WORK REQUIRED —
Gather every line of the data below that contains the string "Tetiz". Treat uppercase and lowercase letters as different.

DATA —
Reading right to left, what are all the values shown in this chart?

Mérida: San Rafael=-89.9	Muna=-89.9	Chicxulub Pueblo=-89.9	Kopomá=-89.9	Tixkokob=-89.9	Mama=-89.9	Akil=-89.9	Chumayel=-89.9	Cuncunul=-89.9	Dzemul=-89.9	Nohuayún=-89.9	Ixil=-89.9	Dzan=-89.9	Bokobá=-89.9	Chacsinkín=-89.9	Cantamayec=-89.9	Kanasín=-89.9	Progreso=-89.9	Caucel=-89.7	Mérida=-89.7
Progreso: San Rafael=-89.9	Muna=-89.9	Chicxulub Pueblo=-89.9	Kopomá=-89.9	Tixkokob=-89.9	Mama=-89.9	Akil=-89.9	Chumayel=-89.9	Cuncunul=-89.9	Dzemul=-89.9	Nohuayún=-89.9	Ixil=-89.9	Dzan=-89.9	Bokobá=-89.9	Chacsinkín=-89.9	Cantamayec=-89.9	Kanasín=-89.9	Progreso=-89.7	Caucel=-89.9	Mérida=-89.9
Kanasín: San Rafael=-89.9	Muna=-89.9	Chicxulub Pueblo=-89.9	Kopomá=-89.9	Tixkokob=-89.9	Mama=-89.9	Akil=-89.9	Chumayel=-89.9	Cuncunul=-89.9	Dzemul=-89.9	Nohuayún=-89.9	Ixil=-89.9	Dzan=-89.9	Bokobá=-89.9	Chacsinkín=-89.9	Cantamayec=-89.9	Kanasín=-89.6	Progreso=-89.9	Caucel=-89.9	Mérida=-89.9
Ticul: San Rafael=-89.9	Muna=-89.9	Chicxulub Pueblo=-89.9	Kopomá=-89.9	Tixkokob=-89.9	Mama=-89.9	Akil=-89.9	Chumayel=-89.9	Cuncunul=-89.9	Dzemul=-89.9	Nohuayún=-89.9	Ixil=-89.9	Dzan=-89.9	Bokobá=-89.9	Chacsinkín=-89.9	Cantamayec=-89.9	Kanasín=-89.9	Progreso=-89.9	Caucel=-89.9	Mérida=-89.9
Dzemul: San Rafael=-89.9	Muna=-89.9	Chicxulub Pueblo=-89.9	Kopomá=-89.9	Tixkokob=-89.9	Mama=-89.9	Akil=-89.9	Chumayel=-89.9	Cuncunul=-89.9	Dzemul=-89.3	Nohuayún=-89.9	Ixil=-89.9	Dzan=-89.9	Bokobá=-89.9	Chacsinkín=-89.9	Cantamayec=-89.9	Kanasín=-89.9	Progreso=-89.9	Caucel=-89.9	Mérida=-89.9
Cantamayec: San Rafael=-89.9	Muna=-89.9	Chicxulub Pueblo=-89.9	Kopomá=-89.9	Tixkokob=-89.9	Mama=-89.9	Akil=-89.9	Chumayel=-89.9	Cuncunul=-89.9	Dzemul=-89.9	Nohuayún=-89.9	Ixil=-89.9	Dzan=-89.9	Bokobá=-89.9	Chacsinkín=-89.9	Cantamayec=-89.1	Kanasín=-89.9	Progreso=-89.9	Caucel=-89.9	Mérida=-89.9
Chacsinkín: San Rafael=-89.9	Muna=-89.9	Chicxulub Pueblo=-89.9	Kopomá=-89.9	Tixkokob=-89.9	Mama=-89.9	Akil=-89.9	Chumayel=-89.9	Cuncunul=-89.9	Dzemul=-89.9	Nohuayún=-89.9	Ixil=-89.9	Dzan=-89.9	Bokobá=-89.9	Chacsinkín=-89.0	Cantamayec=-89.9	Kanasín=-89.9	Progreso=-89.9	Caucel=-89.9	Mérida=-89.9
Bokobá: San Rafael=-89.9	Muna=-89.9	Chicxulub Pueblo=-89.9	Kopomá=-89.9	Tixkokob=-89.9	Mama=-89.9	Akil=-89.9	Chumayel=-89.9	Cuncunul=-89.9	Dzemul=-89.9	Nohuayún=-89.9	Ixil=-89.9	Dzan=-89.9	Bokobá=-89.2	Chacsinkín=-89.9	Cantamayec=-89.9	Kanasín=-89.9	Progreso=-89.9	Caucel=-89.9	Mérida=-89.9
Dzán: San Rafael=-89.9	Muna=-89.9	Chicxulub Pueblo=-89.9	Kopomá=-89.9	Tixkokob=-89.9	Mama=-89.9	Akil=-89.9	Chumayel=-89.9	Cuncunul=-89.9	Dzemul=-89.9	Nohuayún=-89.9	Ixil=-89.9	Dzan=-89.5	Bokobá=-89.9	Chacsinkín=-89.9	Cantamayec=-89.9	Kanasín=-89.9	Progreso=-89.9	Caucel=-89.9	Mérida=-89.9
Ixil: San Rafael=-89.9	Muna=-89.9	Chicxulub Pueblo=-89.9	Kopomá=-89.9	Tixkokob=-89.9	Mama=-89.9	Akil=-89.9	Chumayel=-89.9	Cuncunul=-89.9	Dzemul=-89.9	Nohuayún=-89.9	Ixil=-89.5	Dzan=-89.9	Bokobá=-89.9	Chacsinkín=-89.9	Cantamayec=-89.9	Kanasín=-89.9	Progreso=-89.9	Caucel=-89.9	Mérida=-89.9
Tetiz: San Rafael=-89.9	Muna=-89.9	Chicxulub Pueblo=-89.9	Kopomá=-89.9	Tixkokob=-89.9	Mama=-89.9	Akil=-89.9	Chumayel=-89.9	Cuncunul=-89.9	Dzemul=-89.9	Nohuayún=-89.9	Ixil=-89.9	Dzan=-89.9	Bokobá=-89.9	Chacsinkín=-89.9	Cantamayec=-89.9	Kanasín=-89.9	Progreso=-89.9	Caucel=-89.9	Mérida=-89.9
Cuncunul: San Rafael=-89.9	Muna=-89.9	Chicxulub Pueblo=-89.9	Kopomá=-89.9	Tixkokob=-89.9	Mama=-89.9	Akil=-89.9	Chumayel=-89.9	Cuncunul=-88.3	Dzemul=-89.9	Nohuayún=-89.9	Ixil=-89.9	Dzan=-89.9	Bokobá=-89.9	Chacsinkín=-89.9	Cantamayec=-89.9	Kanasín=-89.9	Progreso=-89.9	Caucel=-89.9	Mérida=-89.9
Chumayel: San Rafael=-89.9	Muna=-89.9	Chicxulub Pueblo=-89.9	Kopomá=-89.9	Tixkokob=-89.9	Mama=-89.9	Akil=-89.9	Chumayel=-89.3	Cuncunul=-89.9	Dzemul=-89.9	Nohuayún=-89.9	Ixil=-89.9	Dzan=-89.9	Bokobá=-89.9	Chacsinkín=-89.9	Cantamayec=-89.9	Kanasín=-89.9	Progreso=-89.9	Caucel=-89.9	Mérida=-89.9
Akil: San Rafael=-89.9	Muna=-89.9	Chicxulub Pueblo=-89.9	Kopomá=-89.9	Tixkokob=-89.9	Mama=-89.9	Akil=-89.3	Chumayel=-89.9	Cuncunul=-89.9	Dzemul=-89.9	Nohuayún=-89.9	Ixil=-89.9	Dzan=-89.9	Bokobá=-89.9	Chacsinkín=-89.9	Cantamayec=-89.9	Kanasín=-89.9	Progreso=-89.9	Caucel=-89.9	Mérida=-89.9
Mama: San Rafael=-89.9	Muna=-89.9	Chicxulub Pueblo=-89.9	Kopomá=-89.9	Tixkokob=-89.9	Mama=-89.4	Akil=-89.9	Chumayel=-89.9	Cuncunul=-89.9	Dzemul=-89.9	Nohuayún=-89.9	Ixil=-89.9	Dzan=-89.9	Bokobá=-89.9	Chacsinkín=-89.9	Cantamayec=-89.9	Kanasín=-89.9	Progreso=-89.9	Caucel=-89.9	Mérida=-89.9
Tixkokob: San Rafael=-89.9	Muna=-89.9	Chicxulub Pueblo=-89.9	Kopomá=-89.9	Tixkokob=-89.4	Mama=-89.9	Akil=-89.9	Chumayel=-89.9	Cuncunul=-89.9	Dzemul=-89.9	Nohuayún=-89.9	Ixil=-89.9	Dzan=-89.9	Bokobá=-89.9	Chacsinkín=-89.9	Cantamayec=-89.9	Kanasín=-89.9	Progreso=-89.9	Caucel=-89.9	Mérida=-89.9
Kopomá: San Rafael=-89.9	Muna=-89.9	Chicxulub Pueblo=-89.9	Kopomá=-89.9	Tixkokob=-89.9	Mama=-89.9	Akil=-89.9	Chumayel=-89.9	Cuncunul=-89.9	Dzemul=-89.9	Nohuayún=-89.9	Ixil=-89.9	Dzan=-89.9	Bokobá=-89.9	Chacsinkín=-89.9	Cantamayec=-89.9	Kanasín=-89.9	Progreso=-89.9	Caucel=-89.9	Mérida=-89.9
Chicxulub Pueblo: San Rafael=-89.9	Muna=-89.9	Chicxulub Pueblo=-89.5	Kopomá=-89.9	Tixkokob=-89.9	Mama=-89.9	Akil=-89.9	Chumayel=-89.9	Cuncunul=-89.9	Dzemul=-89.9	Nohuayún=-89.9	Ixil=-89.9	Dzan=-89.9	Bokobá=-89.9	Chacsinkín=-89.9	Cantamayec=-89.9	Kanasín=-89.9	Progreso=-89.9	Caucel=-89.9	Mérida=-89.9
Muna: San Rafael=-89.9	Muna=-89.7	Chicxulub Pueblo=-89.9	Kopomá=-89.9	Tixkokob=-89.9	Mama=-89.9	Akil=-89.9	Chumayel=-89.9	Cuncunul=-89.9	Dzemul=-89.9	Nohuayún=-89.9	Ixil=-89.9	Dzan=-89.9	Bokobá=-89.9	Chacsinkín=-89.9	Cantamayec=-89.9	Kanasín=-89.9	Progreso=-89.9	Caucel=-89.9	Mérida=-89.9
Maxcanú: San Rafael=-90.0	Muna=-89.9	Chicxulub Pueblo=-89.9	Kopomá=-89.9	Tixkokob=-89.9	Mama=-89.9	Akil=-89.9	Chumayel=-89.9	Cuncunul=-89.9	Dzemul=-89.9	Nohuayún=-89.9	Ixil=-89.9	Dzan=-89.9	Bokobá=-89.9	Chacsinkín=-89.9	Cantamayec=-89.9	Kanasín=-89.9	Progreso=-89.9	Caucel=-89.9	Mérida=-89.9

EXERCISE SOLUTION —
Tetiz: San Rafael=-89.9	Muna=-89.9	Chicxulub Pueblo=-89.9	Kopomá=-89.9	Tixkokob=-89.9	Mama=-89.9	Akil=-89.9	Chumayel=-89.9	Cuncunul=-89.9	Dzemul=-89.9	Nohuayún=-89.9	Ixil=-89.9	Dzan=-89.9	Bokobá=-89.9	Chacsinkín=-89.9	Cantamayec=-89.9	Kanasín=-89.9	Progreso=-89.9	Caucel=-89.9	Mérida=-89.9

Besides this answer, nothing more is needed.